Edward wakes to the sound of her voice and recognizes her, the sister of his dearest friend. The one who wrote the loveliest letters. Letters that he looked a little too forward to reading. The problem was he couldn’t remember marrying her. His injury wiped away six months of his memory. But the fact that she claims to be his wife did not feel off-balance, given his circumstances. There was a comforting logic to it, even if it was a tad confusing. Here Quinn serves us a clever example of instant-love. For a reader who prefers the passionate hate-love transition, this was a charming start to the story. It was a situation that deepened without feeling flat. A case in which the language of truth and lies are no match for base feelings. Despite Cecelia lying for practical reasons, she finds that it’s not just morals getting the way of her revealing the truth.
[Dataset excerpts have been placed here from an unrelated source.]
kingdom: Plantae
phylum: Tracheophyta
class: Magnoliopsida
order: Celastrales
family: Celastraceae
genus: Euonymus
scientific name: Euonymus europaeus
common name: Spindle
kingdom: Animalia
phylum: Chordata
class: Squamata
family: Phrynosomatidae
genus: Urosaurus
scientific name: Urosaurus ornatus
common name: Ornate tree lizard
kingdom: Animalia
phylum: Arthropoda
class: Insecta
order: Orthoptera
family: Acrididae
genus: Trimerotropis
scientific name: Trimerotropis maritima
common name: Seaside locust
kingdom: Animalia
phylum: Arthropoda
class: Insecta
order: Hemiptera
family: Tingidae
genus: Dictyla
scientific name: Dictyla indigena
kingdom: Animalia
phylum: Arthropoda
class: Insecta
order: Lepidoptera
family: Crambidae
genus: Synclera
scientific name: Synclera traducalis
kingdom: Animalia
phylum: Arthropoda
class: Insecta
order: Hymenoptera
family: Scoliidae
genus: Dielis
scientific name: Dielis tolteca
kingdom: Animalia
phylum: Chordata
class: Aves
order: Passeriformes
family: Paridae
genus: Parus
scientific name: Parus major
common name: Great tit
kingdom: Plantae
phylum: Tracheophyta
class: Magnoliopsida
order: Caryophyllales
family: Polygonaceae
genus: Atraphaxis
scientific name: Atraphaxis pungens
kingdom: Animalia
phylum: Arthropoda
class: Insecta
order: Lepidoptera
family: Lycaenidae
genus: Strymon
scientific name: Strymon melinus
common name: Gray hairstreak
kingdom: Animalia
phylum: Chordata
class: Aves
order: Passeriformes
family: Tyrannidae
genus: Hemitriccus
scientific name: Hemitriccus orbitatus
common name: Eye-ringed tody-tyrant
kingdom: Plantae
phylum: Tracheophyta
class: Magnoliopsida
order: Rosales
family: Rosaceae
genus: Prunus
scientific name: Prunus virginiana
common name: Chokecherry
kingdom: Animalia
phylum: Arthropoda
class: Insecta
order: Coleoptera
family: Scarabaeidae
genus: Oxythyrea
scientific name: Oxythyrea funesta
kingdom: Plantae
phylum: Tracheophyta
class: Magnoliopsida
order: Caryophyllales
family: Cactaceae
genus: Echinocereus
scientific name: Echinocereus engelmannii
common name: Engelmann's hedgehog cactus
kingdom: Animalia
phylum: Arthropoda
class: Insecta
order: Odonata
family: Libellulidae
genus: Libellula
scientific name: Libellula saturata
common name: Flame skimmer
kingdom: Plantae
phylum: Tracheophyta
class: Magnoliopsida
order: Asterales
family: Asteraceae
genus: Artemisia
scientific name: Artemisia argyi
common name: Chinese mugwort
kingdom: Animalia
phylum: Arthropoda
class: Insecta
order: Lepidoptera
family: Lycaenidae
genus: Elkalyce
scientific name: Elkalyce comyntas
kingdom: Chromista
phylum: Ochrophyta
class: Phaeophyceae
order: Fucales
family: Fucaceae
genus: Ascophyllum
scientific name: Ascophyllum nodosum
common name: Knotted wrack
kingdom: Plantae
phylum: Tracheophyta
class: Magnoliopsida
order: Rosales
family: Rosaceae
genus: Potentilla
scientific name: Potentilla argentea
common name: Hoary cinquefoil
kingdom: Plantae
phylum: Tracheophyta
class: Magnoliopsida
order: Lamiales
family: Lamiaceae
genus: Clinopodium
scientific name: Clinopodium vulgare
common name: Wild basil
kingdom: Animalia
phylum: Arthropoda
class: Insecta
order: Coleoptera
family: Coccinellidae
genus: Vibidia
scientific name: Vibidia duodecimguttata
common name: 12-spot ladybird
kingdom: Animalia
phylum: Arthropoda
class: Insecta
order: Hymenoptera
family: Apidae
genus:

As Edward gradually recovers, they help each other search for Cecelia’s brother feeling the heat snow-balling between them. Quinn successfully switches between endearing newlyweds to determined lovers. However, there were moments in which I thought the conversations pushed too long. Repeated comments about pretty facial features filled a page or two longer than necessary. I also wished there was more building of secondary characters, who rapidly flit in and out. The mystery of the brother was well sustained but wraps up a little awkwardly. But look forward to a heated and satisfying ending of declarations.